According to Churchill Asset Management, US middle market private debt presents Australian institutional investors with an opportunity to achieve higher returns than traditional fixed income.
Churchill Asset Management president and chief executive Kenneth Kencel said: “Market forces have combined to create a substantial shortage of capital supply for this market and so we’ve moved quickly to fill this gap.”
Mr Kencel said that in terms of GDP, the US middle market company sector is equivalent to the world’s fourth largest country.
“At a moment when interest rates remain low and public equity and credit securities seem fully valued, the investment opportunities in middle market loans are compelling.
“Australian institutional investors, like their international counterparts, are looking for diversification and a way to access attractive yield without compromising their risk position.

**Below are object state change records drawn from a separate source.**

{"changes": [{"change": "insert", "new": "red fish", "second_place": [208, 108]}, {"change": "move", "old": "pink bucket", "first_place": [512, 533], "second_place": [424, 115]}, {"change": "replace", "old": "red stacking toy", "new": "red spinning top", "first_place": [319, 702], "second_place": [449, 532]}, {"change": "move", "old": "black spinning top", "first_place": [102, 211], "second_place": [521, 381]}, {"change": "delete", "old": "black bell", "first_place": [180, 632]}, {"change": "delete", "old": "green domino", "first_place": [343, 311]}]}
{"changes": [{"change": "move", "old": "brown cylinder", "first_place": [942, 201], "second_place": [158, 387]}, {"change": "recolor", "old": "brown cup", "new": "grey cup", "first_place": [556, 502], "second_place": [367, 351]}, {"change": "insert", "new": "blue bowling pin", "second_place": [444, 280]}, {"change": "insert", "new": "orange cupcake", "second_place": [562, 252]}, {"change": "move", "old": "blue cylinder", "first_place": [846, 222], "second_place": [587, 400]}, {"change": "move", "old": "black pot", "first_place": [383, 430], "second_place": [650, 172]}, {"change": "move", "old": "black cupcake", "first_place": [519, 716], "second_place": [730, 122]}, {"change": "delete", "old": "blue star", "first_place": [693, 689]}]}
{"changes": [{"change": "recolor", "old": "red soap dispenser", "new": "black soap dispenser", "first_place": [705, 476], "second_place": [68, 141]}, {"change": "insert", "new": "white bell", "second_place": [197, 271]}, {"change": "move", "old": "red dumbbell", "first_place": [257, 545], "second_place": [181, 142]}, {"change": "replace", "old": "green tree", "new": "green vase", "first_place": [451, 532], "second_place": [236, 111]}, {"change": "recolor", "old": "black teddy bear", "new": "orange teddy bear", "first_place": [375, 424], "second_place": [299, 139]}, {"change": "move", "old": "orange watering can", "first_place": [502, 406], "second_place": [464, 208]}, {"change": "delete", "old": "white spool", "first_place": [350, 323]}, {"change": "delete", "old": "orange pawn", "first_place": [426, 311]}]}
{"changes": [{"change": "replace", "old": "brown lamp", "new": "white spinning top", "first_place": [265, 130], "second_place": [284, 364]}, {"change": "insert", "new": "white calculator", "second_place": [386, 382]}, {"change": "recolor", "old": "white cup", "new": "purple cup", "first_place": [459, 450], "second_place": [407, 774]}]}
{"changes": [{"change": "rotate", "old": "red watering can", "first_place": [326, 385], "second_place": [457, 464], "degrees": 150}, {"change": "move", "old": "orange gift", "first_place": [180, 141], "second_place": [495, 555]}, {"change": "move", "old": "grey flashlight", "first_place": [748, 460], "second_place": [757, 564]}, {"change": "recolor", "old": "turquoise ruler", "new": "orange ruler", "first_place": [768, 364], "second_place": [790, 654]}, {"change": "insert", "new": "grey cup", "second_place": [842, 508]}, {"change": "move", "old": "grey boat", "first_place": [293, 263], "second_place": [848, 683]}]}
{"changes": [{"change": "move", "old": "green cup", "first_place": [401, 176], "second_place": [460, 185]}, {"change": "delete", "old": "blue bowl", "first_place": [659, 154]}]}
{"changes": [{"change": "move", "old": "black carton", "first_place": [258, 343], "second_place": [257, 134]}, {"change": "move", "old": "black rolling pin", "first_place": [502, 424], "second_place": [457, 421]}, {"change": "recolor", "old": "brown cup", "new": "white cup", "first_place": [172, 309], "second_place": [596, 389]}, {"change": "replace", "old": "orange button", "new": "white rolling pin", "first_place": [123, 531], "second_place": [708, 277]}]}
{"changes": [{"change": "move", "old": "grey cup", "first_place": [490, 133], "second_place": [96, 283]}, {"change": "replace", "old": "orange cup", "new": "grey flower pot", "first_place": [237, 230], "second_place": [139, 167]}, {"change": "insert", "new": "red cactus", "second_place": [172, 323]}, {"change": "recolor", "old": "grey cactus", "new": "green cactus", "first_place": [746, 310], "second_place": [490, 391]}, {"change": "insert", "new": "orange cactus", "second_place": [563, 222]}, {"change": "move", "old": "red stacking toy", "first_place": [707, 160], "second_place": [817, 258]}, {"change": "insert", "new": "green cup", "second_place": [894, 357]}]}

“Secure middle market loans can offer investors what we call a ‘triple crown’ of a yield premium over broadly syndicated loans, lower leverage and higher coverage ratios and more conservative deal terms and covenant packages,” Mr Kencel said.
Shai Vichness, middle market asset manager TIAA-CREFF, head of senior leveraged lending, said the market provides a “compelling” source of income.
“US middle market companies are the growth engine of the US economy and this sector’s appetite for capital presents a unique opportunity for institutional investors ready to explore it,” he said.